Generated index.html contains HTML errors
Closed this issue · 4 comments
The following index.html (generated for JesterJ project, head today) has several errors in the html. One thing I would like to do in my build is automate checking that the links in the report are valid (non 404/400/etc) to detect things like junrar's invalid link to it's own license (junrar/junrar#95). Valid markup would make this easier, particularly xhtml would be best.
index.h_t_m_l.txt
Warning: This document appears to be written in English. Consider adding lang="en" (or variant) to the html start tag.
From line 1, column 1; to line 2, column 6
↩<html>↩<head
For further guidance, consult [Declaring the overall language of a page](https://www.w3.org/International/techniques/authoring-html.en?open=language&open=textprocessing#textprocessing) and [Choosing language tags](https://www.w3.org/International/techniques/authoring-html.en?open=language&open=langvalues#langvalues).
If the HTML checker has misidentified the language of this document, please [file an issue report](https://github.com/validator/validator/issues/new) or [send e-mail to report the problem](mailto:www-validator@w3.org).
Error: The character encoding was not declared. Proceeding using windows-1252.
Error: Start tag seen without seeing a doctype first. Expected <!DOCTYPE html>.
From line 1, column 1; to line 2, column 6
↩<html>↩<head
Error: Start tag head seen but an element of the same type was already open.
From line 7, column 1; to line 7, column 6
</title>↩<head>↩<body
Error: No p element in scope but a p end tag seen.
From line 598, column 9; to line 598, column 12
>↩ </p>↩
Hi @nsoft,
If you're trying to automate HTML parsing you're probably barking at the wrong tree. The plugin has plenty of renderers to pick from, JSON and XML ones will be much easier to parse.
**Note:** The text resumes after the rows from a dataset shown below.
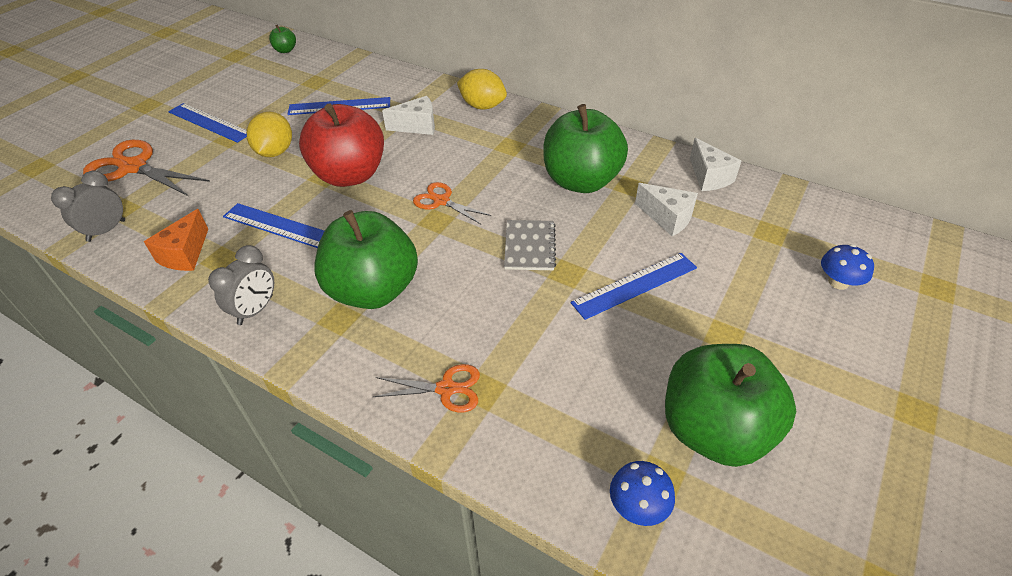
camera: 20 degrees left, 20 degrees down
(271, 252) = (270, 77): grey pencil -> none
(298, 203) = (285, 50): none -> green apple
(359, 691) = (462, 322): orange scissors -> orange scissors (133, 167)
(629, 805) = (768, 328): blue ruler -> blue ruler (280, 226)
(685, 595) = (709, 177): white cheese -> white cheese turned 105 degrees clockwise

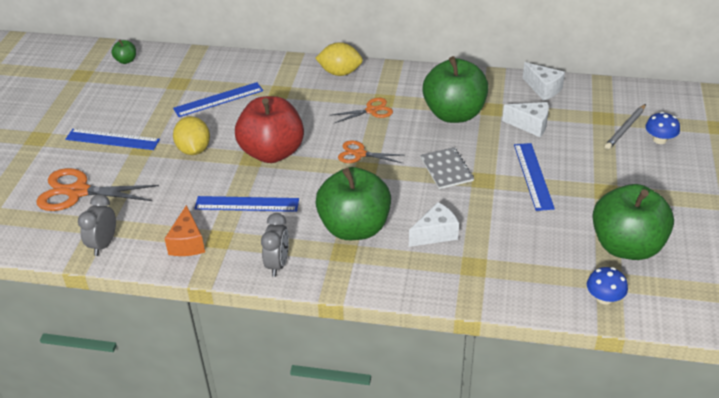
camera: 20 degrees left, 5 degrees down
(417, 126) = (298, 101): white cheese -> white cheese (435, 234)
(446, 389) = (450, 272): orange scissors -> orange scissors (371, 110)
(635, 285) = (533, 176): blue ruler -> blue ruler turned 45 degrees counterclockwise
(795, 254) = (625, 128): none -> grey pencil

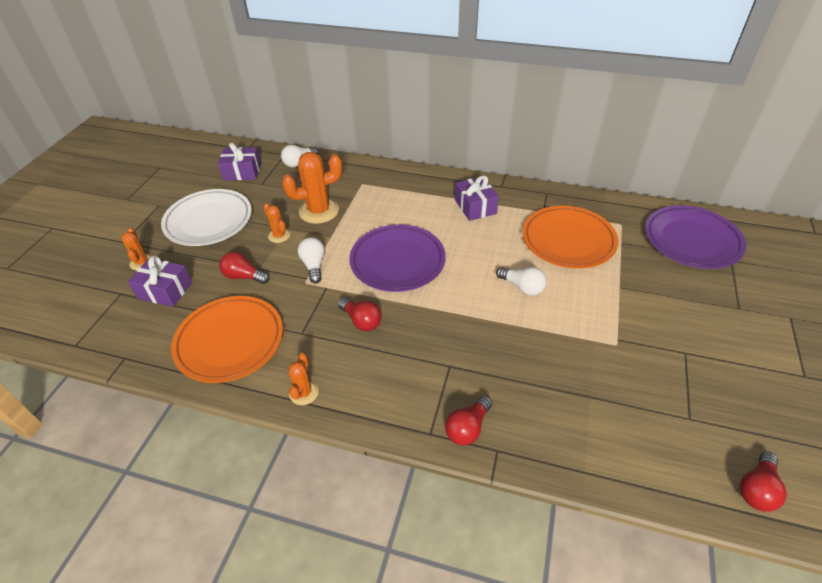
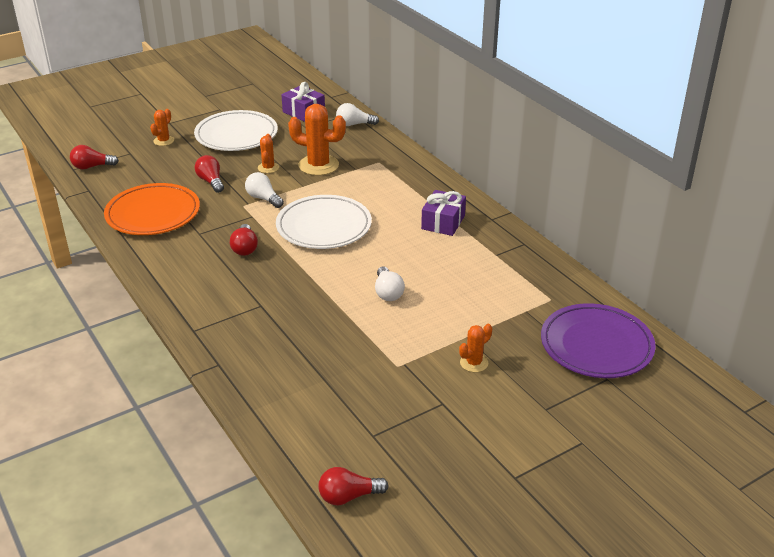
camera: 40 degrees right, 10 degrees down
(165, 290) = (155, 165): purple gift -> none
(304, 393) = (155, 265): orange cactus -> orange cactus (474, 363)
(314, 265) = (263, 198): white light bulb -> white light bulb turned 75 degrees counterclockwise
(397, 261) = (324, 226): purple plate -> white plate
(468, 428) = (219, 342): red light bulb -> red light bulb (92, 167)
(568, 240) = (481, 285): orange plate -> none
Also, if you're looking only to validate and fix the links consider implementing your own filter instead. This will greatly simplify the whole thing, making the entire parsing step unnecessary.
Sure, but I see no good reason for you to produce broken html?
<head>
<title>
Dependency License Report for ingest
</title>
<head> <----- should be close tag
In my case I was thinking of publishing the html into my uber-jar because it is a reasonably convenient format for a human tryin to understand what's going to be running. As such I'm interested in verifying what ever makes it into the html I intend to publish. I was hoping to throw something ike https://github.com/rackerlabs/gradle-linkchecker-plugin at it... Still learning your tool, and next I'll want to eliminate references to licenses I am not choosing to use (i.e. if it's GPL and MPL, and I'm intending to use under MPL, I want the GPL reference removed) so I'll look if something with filtering helps there. The link you provide seems to be the same as the list of renderers however.
The link you provide seems to be the same as the list of renderers however.
My bad, here're the proper links
https://github.com/jk1/Gradle-License-Report#filters
https://github.com/jk1/Gradle-License-Report#writing-custom-renderers-importers-and-filters
Sure, but I see no good reason for you to produce broken html
Me neither, will fix that